SONNTAG, 29.12.2024 / 20.00 Uhr
Bayerns Indie Lieblinge

Sechs Jahre sind seit dem letzten Album (Close To The Glass) vergangen. Jahre, welche die Mitglieder der Band nicht nur ihren anderen Bands gewidmet haben (z.B. Spirit Fest, Hochzeitskapelle, Alien Ensemble, Joasihno), sondern auch dem Betreiben eines eigenen Plattenlabels (Alien Transistor), dem Komponieren mehrerer Filmmusiken sowie dem Kuratieren von Compilations (zuletzt Minna Miteru) und einem jährlich stattfindenden Festival (Alien Disko). All das hinterließ auf dem neuen Album Spuren. Es spiegelt sich vor allem in seiner Struktur, die das Ergebnis eines offenen, kollektivistischen Prozesses ist: Aus Improvisationen wurden Songs, die oft ineinandergreifen. Entstanden ist eine äußerst lebendige Musik, deren cinematische Qualität sich auch im Artwork der japanischen Fotografin Lieko Shiga wiederfindet. Die wiedergefundene Offenheit zeigt sich bereits bei „Ship“, der ersten Single zum Album. Ein treibender, krautiger Groove dient hier als Fundamant für die entwaffnende Stimme von Saya, bekannt als weibliche Hälfte des japanischen Pop-Duos Tenniscoats. Ein weiterer Gast ist der US-amerikanische Multiinstrumentalist Ben LaMar Gay, der für „Oh Sweet Fire“ auch den Text schrieb: Ein „Liebesgedicht für heutige Zeiten“, das von Liebenden in den Wirren eines politischen Protestmarsches erzählt. Dem leicht spacigen Dream-Pop von „Into The Ice Age“ lieh die Jazzmusikerin Angel Bat Dawid ihr Klarinettenspiel. Zu „Al Sur“ schließlich steuerte die argentinische Sängerin und Produzentin Juana Molina Gesang und die elektronischen Teile des Arrangements bei. Bei diesem Stück tritt abermals Saya in Erscheinung, diesmal jedoch in ihrer Funktion als Teil des Bläserensembles Zayaendo. Unterdessen erlauben The Notwist der Musik, sich in immer neue, oft unerwartete Richtungen zu entwickeln – wie sie das auch bei Live-Auftritten tun.

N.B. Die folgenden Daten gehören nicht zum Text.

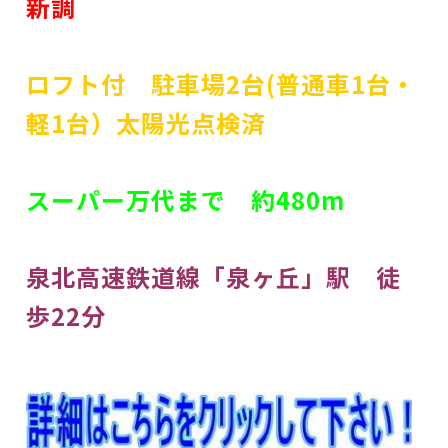
新調
ロフト付 駐車場2台(普通車1台・
軽1台）太陽光点検済
スーパー万代まで 約480m
泉北高速鉄道線「泉ヶ丘」駅 徒
歩22分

Die Vielstimmigkeit aus Ideen, Stilen und Beteiligten wächst auf Vertigo Days zu etwas tatsächlich Kohärentem zusammen. Aus Diversität formiert sich ein Album im besten Sinne, eines, das beim Hören im Ganzen noch dazugewinnt. Auch die Songtexte sind miteinander verwoben: Sie erwecken, wie Markus Acher sagt, „das Gefühl eines zusammenhängenden Gedichts.“ In diesen facettenreichen Text haben sich die (geo-)politischen Unwägbarkeiten der letzten Jahre tief eingeschrieben: „Dass für unmöglich Gehaltenes jederzeit Realität werden kann, war so ein Thema, das wir eher aus dem Privaten kannten. Aber während der Aufnahmen zum Album hat sich die Situation dramatisch verändert. Plötzlich ereigneten sich diese unmöglich geglaubten Dinge auch außerhalb, in weltpolitischem Maßstab“, erläutert Markus, der dieser Erfahrung mit den poetischen Mitteln der Abstraktion begegnet, sie allerdings nicht als Einbahnstraße, sondern als multidirektionale Bewegung begreift: Globale Zusammenhänge verlängern sich auf Vertigo Days mitunter zurück ins Private. Alles ist in der Schwebe, sicher ist nur, dass nichts sicher ist. „Vielleicht geht es vor allem um einen Lernprozess, und darum, dass man nie wirklich irgendwo ankommt“, sagt Acher. „Sich dieser Unsicherheit zu stellen, erfordert Mut – sie erfüllt uns aber zugleich mit einem starken Gefühl der Lebendigkeit.“ Vertigo Days ist ein Album, das vor Lebendigkeit nur so strotzt. Open-minded, voller Begeisterung für Musik und für Ideen des Gemeinschaftlichen. Ein Album, das mit offenen Augen zu träumen wagt.